Your Spirit Is Contagious

  Recent concerns about the coronavirus remind us of just how connected we all are to each other, and how quickly a virus can spread. Here in the North, it is winter, which means it is also cold and flu season. This means that on any given day, we are either the one with a cold or we are likely encountering someone that has a cold. So the question that is never far from our minds is, "Am I or is he/she—contagious?"

When I have a cold, I certainly never intentionally want to spread it to others. At the same time, though, I sometimes am so excited to see someone that I haven't seen for a while that I hug them or shake their hand without thinking. I have also been known to show up at work when I am sick, only to be sent home by colleagues who rightfully request that I not come back until I am no longer contagious.

We, of course, know that illnesses like a cold or the flu can easily spread if we are not careful. What we may not have given as much thought to is the fact that emotional illnesses or "dis-eases" can spread just as easily as physical ones.  

Have you been part of a group where the leader was chronically negative and critical? I would guess the morale and spirit of the rest of the group eventually became negative and deflated. Compare that to how good it feels to be part of a group when the leader is positive and supportive. All of this shows how strongly our moods and spirits affect one another.

I coached youth soccer when our kids were growing up, and I remember playing several games against a team whose coach was a screamer, always yelling critical comments at his players. It is not surprising that the players on that team yelled at each other, as well as at the referee, more than any other team we ever played. Again, the spirit of the leader was contagious. 

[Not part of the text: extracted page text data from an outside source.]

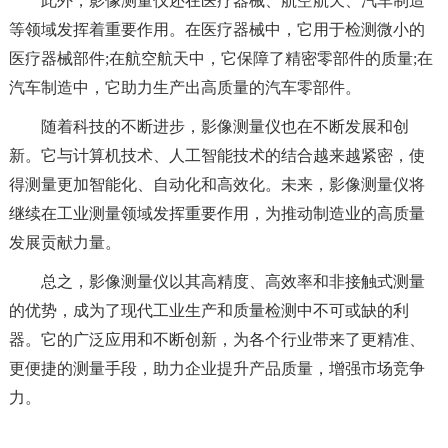
此外，影像测量仪还在医疗器械、航空航天、汽车制造
等领域发挥着重要作用。在医疗器械中，它用于检测微小的
医疗器械部件;在航空航天中，它保障了精密零部件的质量;在
汽车制造中，它助力生产出高质量的汽车零部件。
随着科技的不断进步，影像测量仪也在不断发展和创
新。它与计算机技术、人工智能技术的结合越来越紧密，使
得测量更加智能化、自动化和高效化。未来，影像测量仪将
继续在工业测量领域发挥重要作用，为推动制造业的高质量
发展贡献力量。
总之，影像测量仪以其高精度、高效率和非接触式测量
的优势，成为了现代工业生产和质量检测中不可或缺的利
器。它的广泛应用和不断创新，为各个行业带来了更精准、
更便捷的测量手段，助力企业提升产品质量，增强市场竞争
力。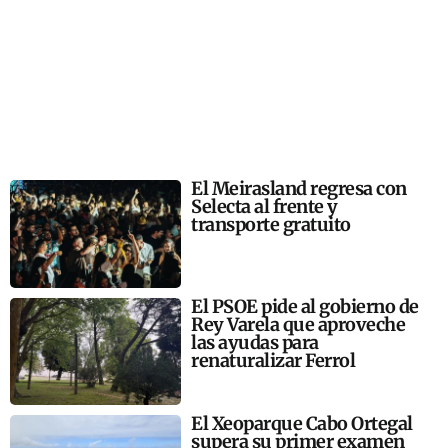
El Meirasland regresa con
Selecta al frente y
transporte gratuito
El PSOE pide al gobierno de
Rey Varela que aproveche
las ayudas para
renaturalizar Ferrol
El Xeoparque Cabo Ortegal
supera su primer examen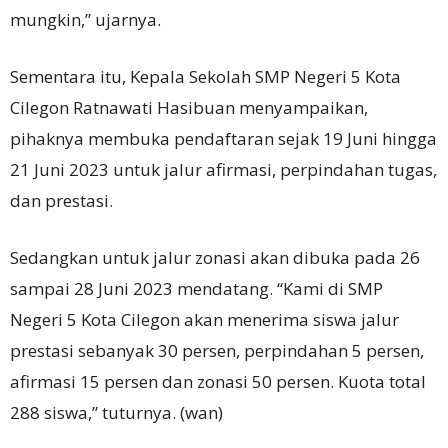
mungkin,” ujarnya.
Sementara itu, Kepala Sekolah SMP Negeri 5 Kota
Cilegon Ratnawati Hasibuan menyampaikan,
pihaknya membuka pendaftaran sejak 19 Juni hingga
21 Juni 2023 untuk jalur afirmasi, perpindahan tugas,
dan prestasi.
Sedangkan untuk jalur zonasi akan dibuka pada 26
sampai 28 Juni 2023 mendatang. “Kami di SMP
Negeri 5 Kota Cilegon akan menerima siswa jalur
prestasi sebanyak 30 persen, perpindahan 5 persen,
afirmasi 15 persen dan zonasi 50 persen. Kuota total
288 siswa,” tuturnya. (wan)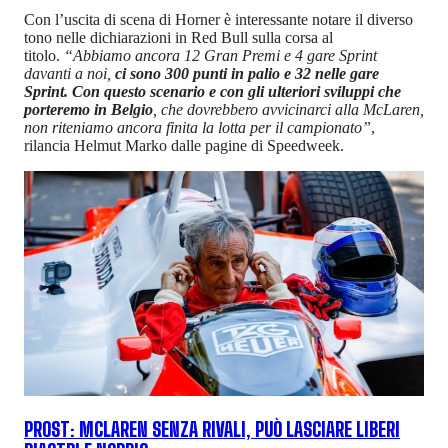
Con l’uscita di scena di Horner è interessante notare il diverso
tono nelle dichiarazioni in Red Bull sulla corsa al
titolo.
“Abbiamo ancora 12 Gran Premi e 4 gare Sprint
davanti a noi,
ci sono 300 punti in palio e 32 nelle gare
Sprint. Con questo scenario e con gli ulteriori sviluppi che
porteremo in Belgio
, che dovrebbero avvicinarci alla McLaren,
non riteniamo ancora finita la lotta per il campionato”
,
rilancia Helmut Marko dalle pagine di Speedweek.
PROST: MCLAREN SENZA RIVALI, PUÒ LASCIARE LIBERI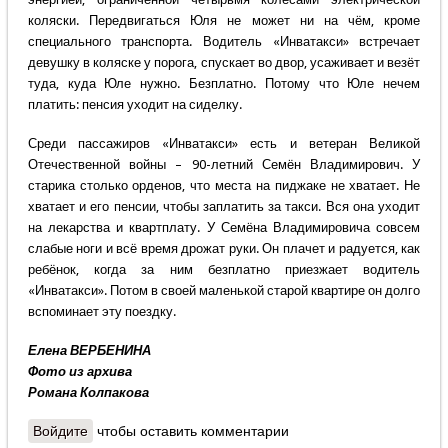
коляски. Передвигаться Юля не может ни на чём, кроме
специального транспорта. Водитель «Инватакси» встречает
девушку в коляске у порога, спускает во двор, усаживает и везёт
туда, куда Юле нужно. Безплатно. Потому что Юле нечем
платить: пенсия уходит на сиделку.
Среди пассажиров «Инватакси» есть и ветеран Великой
Отечественной войны – 90-летний Семён Владимирович. У
старика столько орденов, что места на пиджаке не хватает. Не
хватает и его пенсии, чтобы заплатить за такси. Вся она уходит
на лекарства и квартплату. У Семёна Владимировича совсем
слабые ноги и всё время дрожат руки. Он плачет и радуется, как
ребёнок, когда за ним безплатно приезжает водитель
«Инватакси». Потом в своей маленькой старой квартире он долго
вспоминает эту поездку.
Елена ВЕРБЕНИНА
Фото из архива
Романа Колпакова
Войдите
чтобы оставить комментарии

  A quote attributed to Maya Angelou comes to mind here. "People will not often remember what you said, but they will almost always remember how you made them feel." The wisdom of this quote is especially true in our families and our closest friendships. Because these relationships are so close, our spirit and our moods are easily passed to those we love.  

  Our negativity, bad moods, cynicism, and critical spirits are indeed contagious. That's the bad news. The good news, though, is that our positive attitudes, our joy, peace, humor, love, and happiness are also contagious. We can as just as easily "infect" people around us with our positive energy as we can with our negative energy.

So when it comes to our emotional wellness or lack thereof, the answer to the question, "Are you and I contagious?" is always, "Yes, we are!" The more important question then becomes, "What kind of emotional energy are we spreading to our loved ones, friends, and the wider community?"